Although the 2008 PGA Tour is just one week old, speculation is mounting that Tiger Woods could achieve golf's holy grail by sweeping all four majors for a calendar grand slam.

Woods himself alluded to the possibility last week and most of his peers accept it is extremely foolhardy to rule anything out when the runaway world number one is concerned.

The feat has never been accomplished in the professional game but Woods came desperately close with his so-called "Tiger Slam" after winning the 2001 Masters.

His two-shot victory at Augusta National meant he held all four majors at the same time, following his wins at the U.S. Open, British Open and PGA Championship the previous year.

"I think it's easily within reason," Woods said of a possible calendar slam on his Web site.

Many of his fellow PGA Tour players agree.

"It's tough to do but he's done it," world number three Steve Stricker told reporters at last week's season-opening Mercedes-Benz Championship. "Not all in one calendar year but he's had them all. It looks like it's possible.

"There's such a big difference between Tiger Woods and the rest. I got to see Tiger play quite a bit at the end of the year and I played with him again at the Target (World Challenge).

"I haven't seen anybody play like that, never. I think the world rankings got it about right. He's about double, isn't he, of the second-place guy?"

Woods, who has occupied top spot for a record 477 weeks, has 19.22 average rankings points, more than double that of world number two Phil Mickelson (8.55).

He clinched his 13th major title at the PGA Championship last August and totally outclassed his rivals by winning five times in his last six starts of the season.

Woods's caddie Steve Williams says he has never seen him strike the ball as well. Should he replicate that form in this year's four majors, that elusive calendar slam is there for the taking.

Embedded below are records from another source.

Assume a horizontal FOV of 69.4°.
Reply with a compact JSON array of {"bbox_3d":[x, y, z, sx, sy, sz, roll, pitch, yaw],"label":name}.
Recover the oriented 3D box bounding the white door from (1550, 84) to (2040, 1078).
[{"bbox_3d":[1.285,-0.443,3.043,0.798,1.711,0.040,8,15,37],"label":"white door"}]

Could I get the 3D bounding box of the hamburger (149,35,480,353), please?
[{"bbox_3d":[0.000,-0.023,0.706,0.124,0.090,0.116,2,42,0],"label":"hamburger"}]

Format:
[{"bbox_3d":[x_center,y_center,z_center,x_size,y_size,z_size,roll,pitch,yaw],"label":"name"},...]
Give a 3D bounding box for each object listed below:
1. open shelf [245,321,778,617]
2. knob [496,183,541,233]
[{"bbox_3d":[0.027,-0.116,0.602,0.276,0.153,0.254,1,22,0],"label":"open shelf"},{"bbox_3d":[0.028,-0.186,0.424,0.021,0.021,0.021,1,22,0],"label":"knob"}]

"The way he's playing right now is pretty spectacular," said Masters champion Zach Johnson. "A lot of guys can hit it like Tiger power-wise but mentally he's second to none. Tiger is on another level.

"If there is someone who comes along and they're kind of neck-and-neck and pushing him, Tiger then raises his game even further. The challenge is going to be there but it's going to be brief and he'll just keep going."

The argument is often made that a player needs more than a dose of good fortune in the way his game matches up to the major venues each year.

According to Stricker, that no longer applies to Woods who is already arguably the greatest player in history.

"I don't think courses are an issue for him any more," the 40-year-old Wisconsin native said. "I just think he'll find a way to get it done.

"He'll struggle through a couple of shots here and there but then find it real quick again. I always think he's capable of winning all four. I think it would be very difficult to do but, if anybody can, he's probably the guy to do it."

The only man to claim all four majors in a single season was American Bobby Jones, who completed the "Impregnable Quadrilateral" in 1930 by winning the amateur and open championships of both Britain and the United States.

Tiger Woods, long driven to be the best he can possibly be, aims to follow suit as a professional.